- **TASK REQUIREMENTS**
Down to the last line, repeat the data below exactly.

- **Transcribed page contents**
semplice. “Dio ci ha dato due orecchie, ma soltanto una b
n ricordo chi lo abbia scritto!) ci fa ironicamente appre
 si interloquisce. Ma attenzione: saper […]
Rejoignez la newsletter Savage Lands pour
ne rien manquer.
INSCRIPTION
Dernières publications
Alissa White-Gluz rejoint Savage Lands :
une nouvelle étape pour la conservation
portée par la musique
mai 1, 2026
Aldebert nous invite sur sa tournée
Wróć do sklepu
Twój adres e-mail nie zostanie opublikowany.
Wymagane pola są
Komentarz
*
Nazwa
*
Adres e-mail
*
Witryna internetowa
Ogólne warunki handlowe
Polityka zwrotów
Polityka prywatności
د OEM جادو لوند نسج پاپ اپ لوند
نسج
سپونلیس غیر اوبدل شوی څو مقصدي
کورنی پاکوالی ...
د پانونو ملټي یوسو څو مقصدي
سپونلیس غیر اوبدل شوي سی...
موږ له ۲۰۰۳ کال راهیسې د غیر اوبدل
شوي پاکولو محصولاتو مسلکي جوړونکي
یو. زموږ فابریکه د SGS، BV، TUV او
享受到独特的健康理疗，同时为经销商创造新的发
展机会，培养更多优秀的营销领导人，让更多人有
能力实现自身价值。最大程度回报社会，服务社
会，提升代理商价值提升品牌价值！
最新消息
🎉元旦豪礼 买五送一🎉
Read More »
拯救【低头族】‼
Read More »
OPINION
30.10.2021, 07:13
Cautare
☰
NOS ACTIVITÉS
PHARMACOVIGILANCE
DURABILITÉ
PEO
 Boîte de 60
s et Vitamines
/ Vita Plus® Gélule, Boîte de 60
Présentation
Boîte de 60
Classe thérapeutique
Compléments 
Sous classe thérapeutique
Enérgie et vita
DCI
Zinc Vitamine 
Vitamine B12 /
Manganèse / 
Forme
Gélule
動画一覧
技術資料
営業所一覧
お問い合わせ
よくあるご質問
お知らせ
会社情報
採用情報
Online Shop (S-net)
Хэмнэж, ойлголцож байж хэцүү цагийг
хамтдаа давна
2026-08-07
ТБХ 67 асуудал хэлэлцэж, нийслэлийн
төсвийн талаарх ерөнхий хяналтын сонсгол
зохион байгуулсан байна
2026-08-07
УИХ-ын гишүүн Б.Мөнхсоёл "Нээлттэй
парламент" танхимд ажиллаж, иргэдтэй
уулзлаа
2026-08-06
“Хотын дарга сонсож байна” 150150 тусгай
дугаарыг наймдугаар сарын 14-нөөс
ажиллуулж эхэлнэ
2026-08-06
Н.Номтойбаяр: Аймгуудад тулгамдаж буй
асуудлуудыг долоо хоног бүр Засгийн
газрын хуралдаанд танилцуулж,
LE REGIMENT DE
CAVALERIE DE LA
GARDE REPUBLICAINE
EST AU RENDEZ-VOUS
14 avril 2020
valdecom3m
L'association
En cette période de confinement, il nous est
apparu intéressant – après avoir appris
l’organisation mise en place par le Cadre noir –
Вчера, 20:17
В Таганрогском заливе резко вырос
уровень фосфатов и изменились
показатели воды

- **OUTPUT FOR THIS EXERCISE**
semplice. “Dio ci ha dato due orecchie, ma soltanto una b
n ricordo chi lo abbia scritto!) ci fa ironicamente appre
 si interloquisce. Ma attenzione: saper […]
Rejoignez la newsletter Savage Lands pour
ne rien manquer.
INSCRIPTION
Dernières publications
Alissa White-Gluz rejoint Savage Lands :
une nouvelle étape pour la conservation
portée par la musique
mai 1, 2026
Aldebert nous invite sur sa tournée
Wróć do sklepu
Twój adres e-mail nie zostanie opublikowany.
Wymagane pola są
Komentarz
*
Nazwa
*
Adres e-mail
*
Witryna internetowa
Ogólne warunki handlowe
Polityka zwrotów
Polityka prywatności
د OEM جادو لوند نسج پاپ اپ لوند
نسج
سپونلیس غیر اوبدل شوی څو مقصدي
کورنی پاکوالی ...
د پانونو ملټي یوسو څو مقصدي
سپونلیس غیر اوبدل شوي سی...
موږ له ۲۰۰۳ کال راهیسې د غیر اوبدل
شوي پاکولو محصولاتو مسلکي جوړونکي
یو. زموږ فابریکه د SGS، BV، TUV او
享受到独特的健康理疗，同时为经销商创造新的发
展机会，培养更多优秀的营销领导人，让更多人有
能力实现自身价值。最大程度回报社会，服务社
会，提升代理商价值提升品牌价值！
最新消息
🎉元旦豪礼 买五送一🎉
Read More »
拯救【低头族】‼
Read More »
OPINION
30.10.2021, 07:13
Cautare
☰
NOS ACTIVITÉS
PHARMACOVIGILANCE
DURABILITÉ
PEO
 Boîte de 60
s et Vitamines
/ Vita Plus® Gélule, Boîte de 60
Présentation
Boîte de 60
Classe thérapeutique
Compléments 
Sous classe thérapeutique
Enérgie et vita
DCI
Zinc Vitamine 
Vitamine B12 /
Manganèse / 
Forme
Gélule
動画一覧
技術資料
営業所一覧
お問い合わせ
よくあるご質問
お知らせ
会社情報
採用情報
Online Shop (S-net)
Хэмнэж, ойлголцож байж хэцүү цагийг
хамтдаа давна
2026-08-07
ТБХ 67 асуудал хэлэлцэж, нийслэлийн
төсвийн талаарх ерөнхий хяналтын сонсгол
зохион байгуулсан байна
2026-08-07
УИХ-ын гишүүн Б.Мөнхсоёл "Нээлттэй
парламент" танхимд ажиллаж, иргэдтэй
уулзлаа
2026-08-06
“Хотын дарга сонсож байна” 150150 тусгай
дугаарыг наймдугаар сарын 14-нөөс
ажиллуулж эхэлнэ
2026-08-06
Н.Номтойбаяр: Аймгуудад тулгамдаж буй
асуудлуудыг долоо хоног бүр Засгийн
газрын хуралдаанд танилцуулж,
LE REGIMENT DE
CAVALERIE DE LA
GARDE REPUBLICAINE
EST AU RENDEZ-VOUS
14 avril 2020
valdecom3m
L'association
En cette période de confinement, il nous est
apparu intéressant – après avoir appris
l’organisation mise en place par le Cadre noir –
Вчера, 20:17
В Таганрогском заливе резко вырос
уровень фосфатов и изменились
показатели воды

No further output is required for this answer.